In a high-profile address on U.S. policy in Latin America, National Security Advisor John Bolton labels Cuba, Nicaragua, and Venezuela the “Troika of Tyranny,” blaming the trio for human rights abuses, causing regional instability, and embracing communism. Bolton’s speech marks a turning point in the Trump administration’s policy toward the island, and it soon announces a wave of sanctions designed to penalize Cuba and weaken its ties to Venezuela. Most notably, Trump permits certain lawsuits against companies that benefit from property confiscated by Cuba’s government. He also further restricts travel to Cuba, prohibiting group educational trips, banning cruises, and curtailing direct flights. Despite U.S. pressure, Cuba remains one of Venezuela’s closest allies.
The U.S. State Department returns Cuba to its list of state sponsors of terrorism, reversing another Obama-era step toward normalization, as Trump prepares to leave office. Secretary of State Mike Pompeo cites Cuba’s harboring of U.S. fugitives and Colombian rebels, as well as its support for Venezuela’s regime. But some experts question the administration’s motives, viewing the designation as a reward for Trump’s supporters, particularly Cuban-Americans. Cuban officials decry the move as “political opportunism” and accuse Washington of long-standing terrorism against Havana. The redesignation carries sanctions, though existing U.S. restrictions on Cuba are expected to blunt their effects.
Diaz-Canel is elected first secretary of the Communist Party, Cuba’s most powerful political position, replacing Raul Castro and ending more than six decades of rule by either Fidel or Raul Castro. The transfer of power occurs during a party congress that coincides with the sixtieth anniversary of Cuba defeating U.S.-backed forces in the Bay of Pigs invasion. Diaz-Canel takes over amid steep economic challenges, growing calls for domestic reform, and uncertainty about relations with the United States under the Joe Biden administration.

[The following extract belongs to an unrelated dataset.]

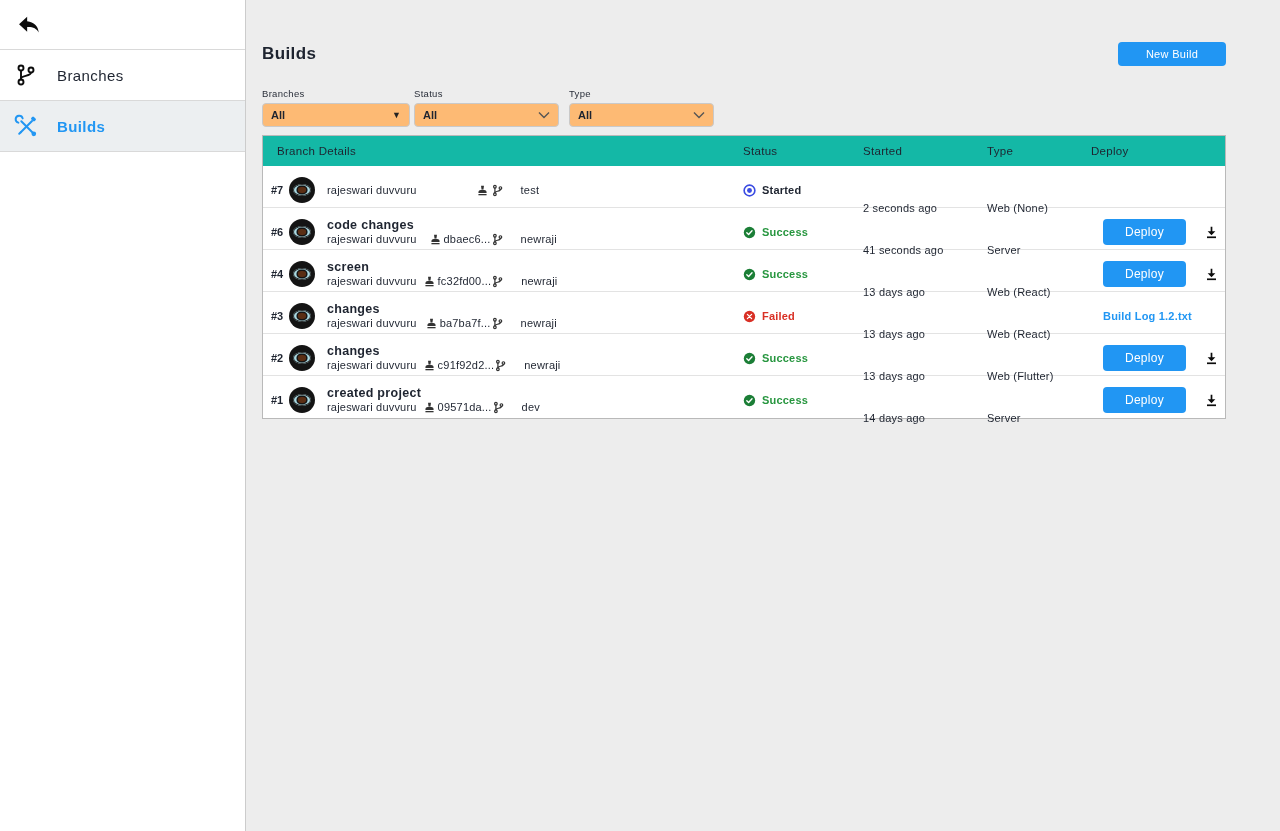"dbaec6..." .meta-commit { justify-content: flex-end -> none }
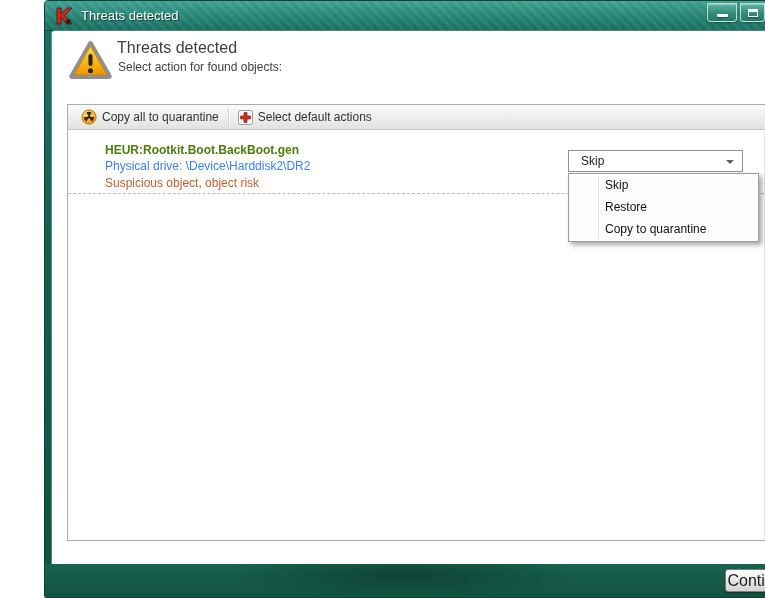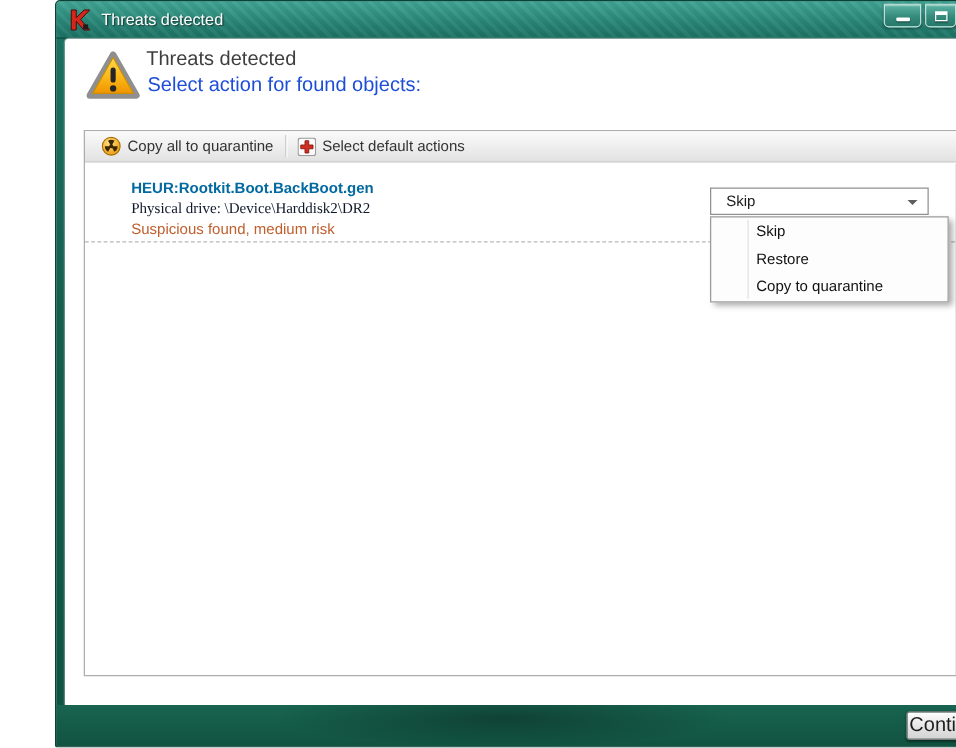"Select action for found objects:" .page-subtitle { color: #1d4ed8 -> #404040; font-size: 16px -> 12px }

In response to Castro’s resignation, the White House says shifting U.S. policy toward Cuba is not one of Biden’s highest foreign policy concerns.
Tens of thousands of Cubans take to the streets—the country’s largest demonstrations in nearly three decades—to protest worsening economic conditions amid the COVID-19 pandemic. Their complaints are over power outages, shortages of food and medicine, and spiking inflation. Havana responds by blaming foreign provocateurs, arresting hundreds of protesters, and clamping down on internet and social media access. Biden calls on the Diaz-Canel administration to respect Cubans’ right to protest, and he imposes new sanctions on several officials accused of human rights violations, including high-level members of the national police.
The White House lifts some restrictions on the island, including by expanding U.S. flights into the country, reestablishing a family reunification program, increasing visa processing, and lifting the remittance cap for families. It says the changes seek to “further support the Cuban people, providing them additional tools to pursue a life free from Cuban government oppression and to seek greater economic opportunities.” Some critics, including Senate Foreign Relations Committee Chair Bob Menendez (D-NJ), argue that the new measures will instead bolster the communist government. The shift comes even as Washington excludes Havana from the Summit of the Americas in Los Angeles the following month, a move opposed by Mexico and other countries in the region.